NYPD issues emergency rules for receiving concealed carry handgun license

NEW YORK – The NYPD unveiled emergency rules on Friday that will allow people to carry concealed weapons in the city.

The Supreme Court has ruled that the “just cause” requirement that the NYPD uses to determine if someone is eligible to receive a carry license is unconstitutional and restricts their Second Amendment right to bear arms.

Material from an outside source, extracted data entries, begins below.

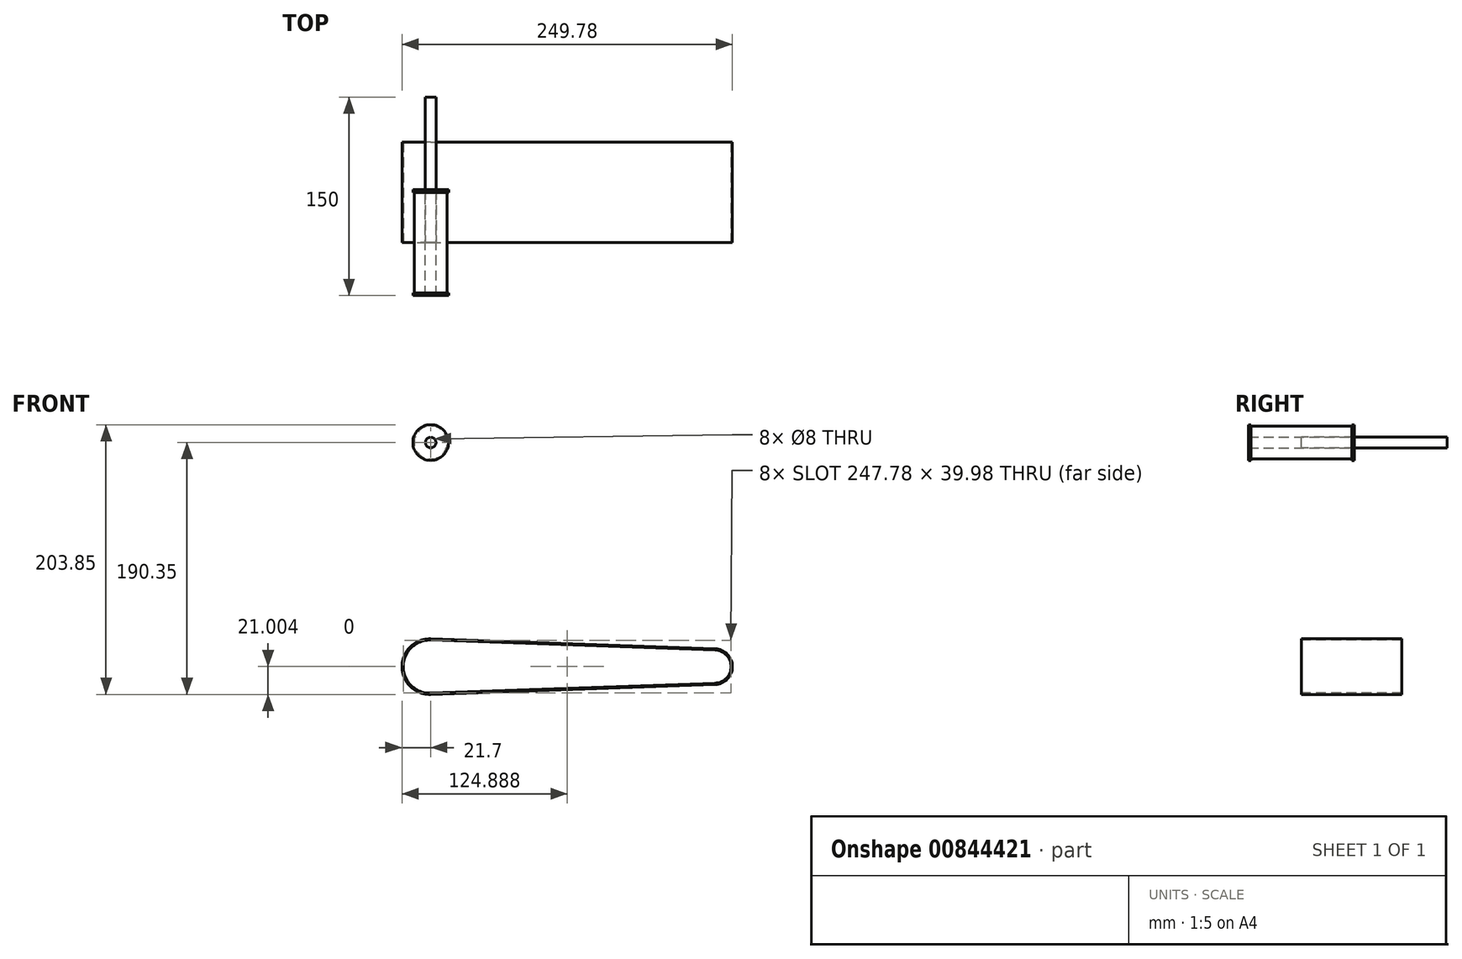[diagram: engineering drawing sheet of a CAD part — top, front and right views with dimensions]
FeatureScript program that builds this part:
annotation { "Feature Type Name" : "Feature", "Feature Type Description" : "" }
export const myFeature = defineFeature(function(context is Context, id is Id, definition is map)
    precondition{}
    {
        {
            var Q0;
            Q0=qCreatedBy(makeId("Front.planeOp"),FACE);
            var sketch = newSketch(context, id + "F0", { "sketchPlane" : qUnion([Q0])});
            skCircle(sketch, "E0", {"center": v(0, 0) * mm, "radius": 12.5 * mm});
            skCircle(sketch, "E1", {"center": v(0, 0) * mm, "radius": 13.5 * mm});
            skCircle(sketch, "E2", {"center": v(0, 0) * mm, "radius": 4 * mm});
            skArc(sketch, "E3", {"start": v(0, -149.36) * mm, "mid": v(-20.7, -169.35) * mm, "end": v(0, -189.33) * mm});
            skArc(sketch, "E4", {"start": v(215.01, -181.84) * mm, "mid": v(227.08, -169.35) * mm, "end": v(215.01, -156.85) * mm});
            skLineSegment(sketch, "E5", {"start": v(0, -149.36) * mm, "end": v(215.01, -156.85) * mm});
            skLineSegment(sketch, "E6", {"start": v(0, -189.33) * mm, "end": v(215.01, -181.84) * mm});
            skArc(sketch, "E7.0", {"start": v(0.03, -148.36) * mm, "mid": v(-21.7, -169.35) * mm, "end": v(0.03, -190.33) * mm});
            skLineSegment(sketch, "E7.1", {"start": v(0.03, -148.36) * mm, "end": v(215.05, -155.85) * mm});
            skArc(sketch, "E7.2", {"start": v(215.05, -182.84) * mm, "mid": v(228.08, -169.35) * mm, "end": v(215.05, -155.85) * mm});
            skLineSegment(sketch, "E7.3", {"start": v(0.03, -190.33) * mm, "end": v(215.05, -182.84) * mm});
            skSolve(sketch);
        }
        {
            var Q0;
            Q0=makeQuery(id+"F0.imprint","IMPRINT",FACE,{"disambiguationData":[TD([[makeQuery(id+"F0.imprint","IMPRINT",EDGE,{"derivedFrom":sQuery(id+"F0.wireOp",EDGE,"E0")}),-1.0]])]});
            var Q1;
            Q1=makeQuery(id+"F0.imprint","IMPRINT",FACE,{"disambiguationData":[TD([[makeQuery(id+"F0.imprint","IMPRINT",EDGE,{"derivedFrom":sQuery(id+"F0.wireOp",EDGE,"E0")}),1.0]])]});
            extrude(context, id + "F1", {"entities" : qUnion([Q0, Q1]), "depth" : 80 * mm, "offsetDistance" : 25 * mm, "symmetric" : true});
        }
        {
            var Q0;
            Q0=makeQuery(id+"F0.imprint","IMPRINT",FACE,{"disambiguationData":[TD([[makeQuery(id+"F0.imprint","IMPRINT",EDGE,{"derivedFrom":sQuery(id+"F0.wireOp",EDGE,"E0")}),-1.0]])]});
            extrude(context, id + "F2", {"entities" : qUnion([Q0]), "operationType" : NewBodyOperationType.REMOVE, "depth" : 76 * mm, "offsetDistance" : 25 * mm, "symmetric" : true});
        }
        {
            var Q0;
            Q0=makeQuery(id+"F0.imprint","IMPRINT",FACE,{"disambiguationData":[TD([[makeQuery(id+"F0.imprint","IMPRINT",EDGE,{"derivedFrom":sQuery(id+"F0.wireOp",EDGE,"E3")}),-1.0]])]});
            extrude(context, id + "F3", {"entities" : qUnion([Q0]), "oppositeDirection" : true, "depth" : 76 * mm, "offsetDistance" : 25 * mm});
        }
        {
            var Q0;
            Q0=makeQuery(id+"F0.imprint","IMPRINT",FACE,{"disambiguationData":[TD([[makeQuery(id+"F0.imprint","IMPRINT",EDGE,{"derivedFrom":sQuery(id+"F0.wireOp",EDGE,"E2")}),1.0]])]});
            extrude(context, id + "F4", {"entities" : qUnion([Q0]), "oppositeDirection" : true, "depth" : 110 * mm, "offsetDistance" : 25 * mm});
        }
    });
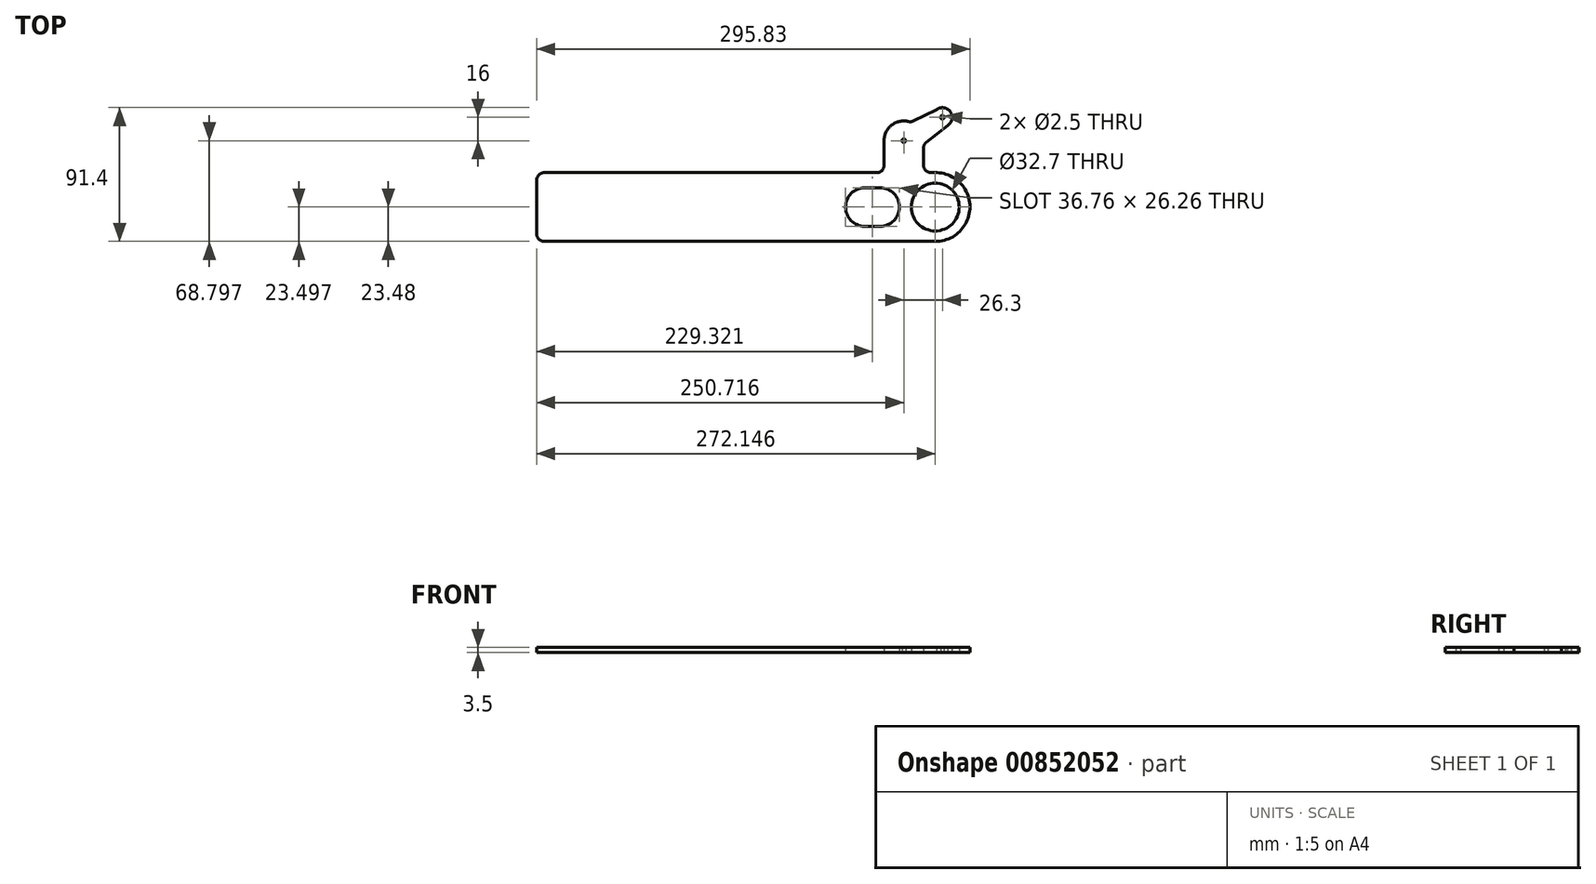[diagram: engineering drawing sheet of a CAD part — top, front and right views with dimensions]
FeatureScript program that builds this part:
annotation { "Feature Type Name" : "Feature", "Feature Type Description" : "" }
export const myFeature = defineFeature(function(context is Context, id is Id, definition is map)
    precondition{}
    {
        {
            var Q0;
            Q0=qCreatedBy(makeId("Top.planeOp"),FACE);
            var sketch = newSketch(context, id + "F0", { "sketchPlane" : qUnion([Q0])});
            skLineSegment(sketch, "E0", {"start": v(-113.09, -23.48) * mm, "end": v(154.06, -23.48) * mm});
            skLineSegment(sketch, "E1", {"start": v(-149.4, 0) * mm, "end": v(186.03, 0) * mm, "construction": true});
            skLineSegment(sketch, "E2", {"start": v(153.57, 23.5) * mm, "end": v(151.12, 23.5) * mm});
            skLineSegment(sketch, "E3", {"start": v(-118.09, 18.5) * mm, "end": v(-118.09, -18.48) * mm});
            skLineSegment(sketch, "E4", {"start": v(177.65, 0) * mm, "end": v(177.63, 118.47) * mm, "construction": true});
            skLineSegment(sketch, "E5", {"start": v(177.63, 118.47) * mm, "end": v(177.63, -94.2) * mm, "construction": true});
            skLineSegment(sketch, "E6", {"start": v(154.06, -23.48) * mm, "end": v(202.1, -23.48) * mm, "construction": true});
            skCircle(sketch, "E7", {"center": v(154.06, 0.02) * mm, "radius": 16.35 * mm});
            skCircle(sketch, "E8", {"center": v(132.63, 45.32) * mm, "radius": 1.25 * mm});
            skCircle(sketch, "E9", {"center": v(132.63, 45.32) * mm, "radius": 50.11 * mm, "construction": true});
            skArc(sketch, "E10", {"start": v(154.06, -23.48) * mm, "mid": v(177.74, 0.2) * mm, "end": v(153.69, 23.5) * mm});
            skLineSegment(sketch, "E11", {"start": v(119.13, 45.2) * mm, "end": v(119.13, 28.5) * mm});
            skLineSegment(sketch, "E12", {"start": v(146.12, 40.44) * mm, "end": v(146.12, 28.5) * mm});
            skLineSegment(sketch, "E13", {"start": v(132.63, 45.32) * mm, "end": v(158.93, 61.32) * mm, "construction": true});
            skCircle(sketch, "E14", {"center": v(158.93, 61.32) * mm, "radius": 1.25 * mm});
            skLineSegment(sketch, "E15", {"start": v(155.01, 66.63) * mm, "end": v(139.12, 58.82) * mm});
            skLineSegment(sketch, "E16", {"start": v(163.49, 56.55) * mm, "end": v(148.02, 44.36) * mm});
            skArc(sketch, "E17", {"start": v(162.5, 55.76) * mm, "mid": v(164.36, 65.06) * mm, "end": v(155.01, 66.63) * mm});
            skArc(sketch, "E18", {"start": v(135.76, 58.44) * mm, "mid": v(124.22, 55.87) * mm, "end": v(119.13, 45.2) * mm});
            skPoint(sketch, "E19.visualSharp", {"position": v(137.36, 57.95) * mm});
            skArc(sketch, "E19.filletArc", {"start": v(135.76, 58.44) * mm, "mid": v(137.47, 58.34) * mm, "end": v(139.12, 58.82) * mm});
            skArc(sketch, "E20.filletArc", {"start": v(148.02, 44.36) * mm, "mid": v(146.62, 42.62) * mm, "end": v(146.12, 40.44) * mm});
            skPoint(sketch, "E21.visualSharp", {"position": v(153.63, 23.5) * mm});
            skArc(sketch, "E21.filletArc", {"start": v(153.57, 23.5) * mm, "mid": v(153.63, 23.5) * mm, "end": v(153.69, 23.5) * mm});
            skArc(sketch, "E22.filletArc", {"start": v(146.12, 28.5) * mm, "mid": v(147.58, 24.97) * mm, "end": v(151.12, 23.5) * mm});
            skLineSegment(sketch, "E23", {"start": v(114.13, 23.5) * mm, "end": v(-113.09, 23.5) * mm});
            skPoint(sketch, "E24.visualSharp", {"position": v(119.13, 23.5) * mm});
            skArc(sketch, "E24.filletArc", {"start": v(114.13, 23.5) * mm, "mid": v(117.67, 24.97) * mm, "end": v(119.13, 28.5) * mm});
            skPoint(sketch, "E25.visualSharp", {"position": v(-118.09, 23.5) * mm});
            skArc(sketch, "E25.filletArc", {"start": v(-113.09, 23.5) * mm, "mid": v(-116.62, 22.04) * mm, "end": v(-118.09, 18.5) * mm});
            skPoint(sketch, "E26.visualSharp", {"position": v(-118.09, -23.48) * mm});
            skArc(sketch, "E26.filletArc", {"start": v(-118.09, -18.48) * mm, "mid": v(-116.62, -22.02) * mm, "end": v(-113.09, -23.48) * mm});
            skLineSegment(sketch, "E27", {"start": v(111.23, 13.13) * mm, "end": v(111.23, -16.56) * mm, "construction": true});
            skPoint(sketch, "E28.orphan", {"position": v(111.23, 0) * mm});
            skLineSegment(sketch, "E29", {"start": v(116.48, 11.38) * mm, "end": v(116.48, -18.09) * mm, "construction": true});
            skLineSegment(sketch, "E30", {"start": v(105.98, 13.13) * mm, "end": v(105.98, -18.09) * mm, "construction": true});
            skLineSegment(sketch, "E31", {"start": v(105.98, 13.13) * mm, "end": v(116.48, 13.13) * mm});
            skLineSegment(sketch, "E32", {"start": v(116.48, -13.13) * mm, "end": v(105.98, -13.13) * mm});
            skArc(sketch, "E33", {"start": v(105.98, 13.13) * mm, "mid": v(92.85, 0) * mm, "end": v(105.98, -13.13) * mm});
            skArc(sketch, "E34", {"start": v(116.48, -13.13) * mm, "mid": v(129.61, 0) * mm, "end": v(116.48, 13.13) * mm});
            skSolve(sketch);
        }
        {
            var Q0;
            Q0 = qSketchRegion(id + "F0", true);
            extrude(context, id + "F1", {"entities" : qUnion([Q0]), "depth" : 3.5 * mm, "offsetDistance" : 25 * mm});
        }
    });
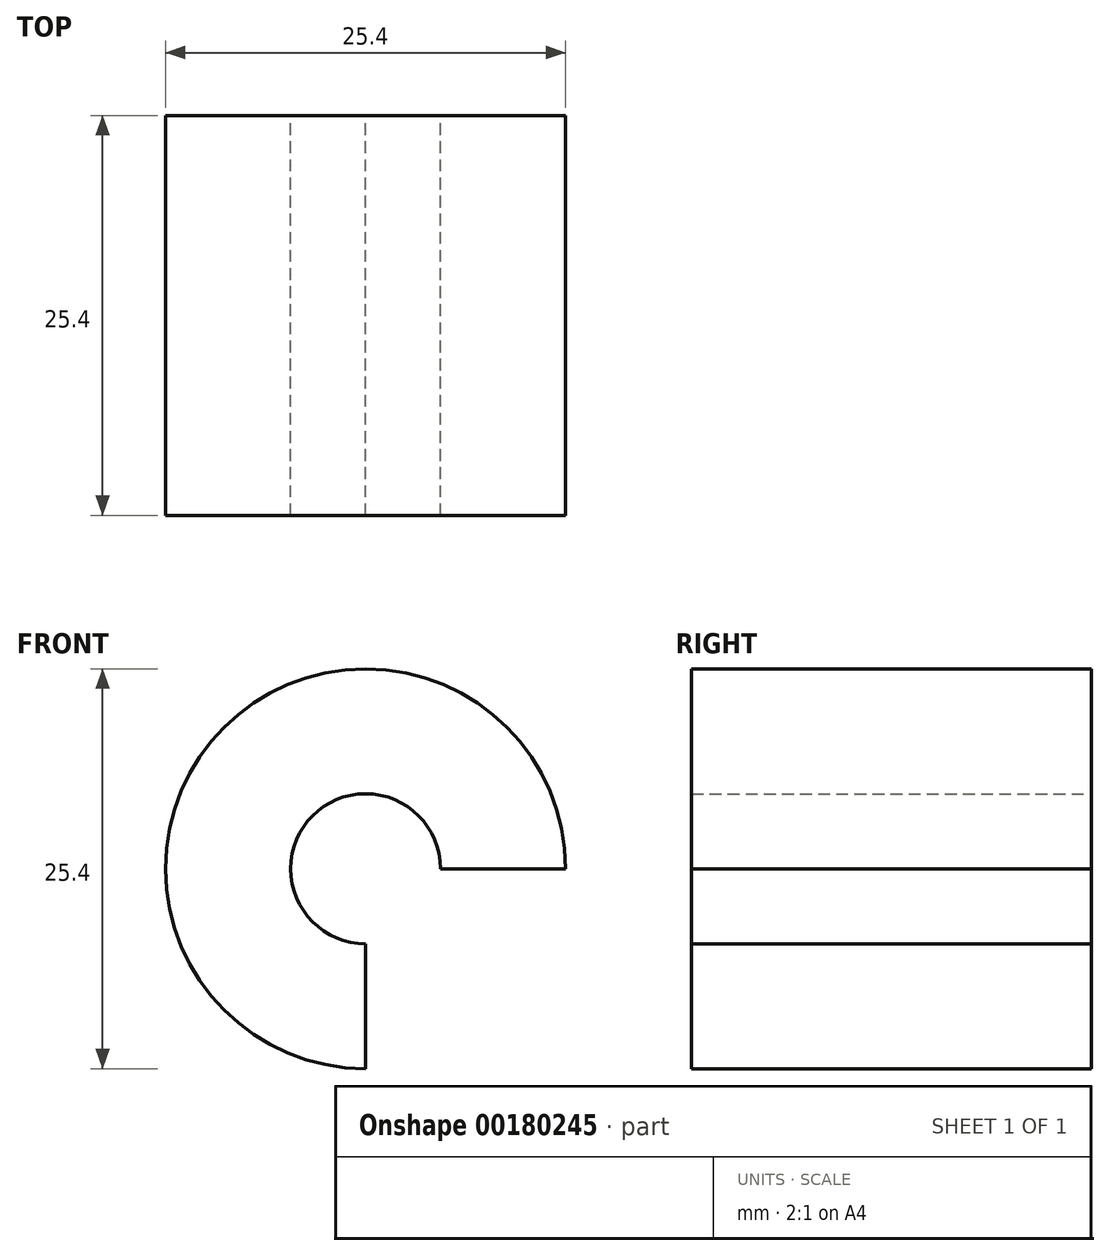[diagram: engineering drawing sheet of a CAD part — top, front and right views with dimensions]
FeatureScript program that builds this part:
annotation { "Feature Type Name" : "Feature", "Feature Type Description" : "" }
export const myFeature = defineFeature(function(context is Context, id is Id, definition is map)
    precondition{}
    {
        {
            var Q0;
            Q0=qCreatedBy(makeId("Front.planeOp"),FACE);
            var sketch = newSketch(context, id + "F0", { "sketchPlane" : qUnion([Q0])});
            skArc(sketch, "E0", {"start": v(12.7, 0) * mm, "mid": v(-8.98, 8.98) * mm, "end": v(0, -12.7) * mm});
            skArc(sketch, "E1", {"start": v(4.76, 0) * mm, "mid": v(-3.37, 3.37) * mm, "end": v(0, -4.76) * mm});
            skLineSegment(sketch, "E2", {"start": v(4.76, 0) * mm, "end": v(12.7, 0) * mm});
            skLineSegment(sketch, "E3", {"start": v(0, -4.76) * mm, "end": v(0, -12.7) * mm});
            skSolve(sketch);
        }
        {
            var Q0;
            Q0=makeQuery(id+"F0.imprint","IMPRINT",FACE,{"disambiguationData":[TD([[makeQuery(id+"F0.imprint","IMPRINT",EDGE,{"derivedFrom":sQuery(id+"F0.wireOp",EDGE,"E0")}),1.0]])]});
            extrude(context, id + "F1", {"entities" : qUnion([Q0]), "depth" : 25.4 * mm});
        }
    });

As CBS2’s Alecia Reid reports, in New York, transport permits are becoming easier to obtain. It comes after the The US Supreme Court has struck down New York’s restrictive handgun laws.

“Expect the person sitting next to you at the bodega to have a gun. Expect everyone to have a gun. Now the question of whether a gun, a good guy with a gun, stop a bad guy with a gun…” said Andrew Lieb, of Lieb at Law.

The decision was made in New York State Rifle and Pistol Association v. Brun.

Previously, in order to meet the good cause standard for a concealed handgun license, applications had to specify a particular need for self-protection, which included a commercial carry license, a limited commercial carry license, and a special license. .

It is now a thing of the past.

“Almost anyone can have a gun, as long as you understand what the gun laws are, you have a plan to keep your gun safe and guess what? You will also have to say you will train As long as you say those things, you can now have a gun in New York State, especially in the city,” Lieb said.

To maintain public safety, there is the question – what is sufficient training?

“I suspect the police department will need to supplement this rule with a clearer description or discussion, a definition of what constitutes training,” said Professor Dan Feldman, of John Jay College.

Demands are expected to skyrocket, but that doesn’t mean crime will increase.

“The vast majority of gun crime in New York is committed by people who don’t have a gun license at all,” Feldman said.

The reforms come into effect on September 1. People recently rejected under current law can reapply within the next 60 days, all for free.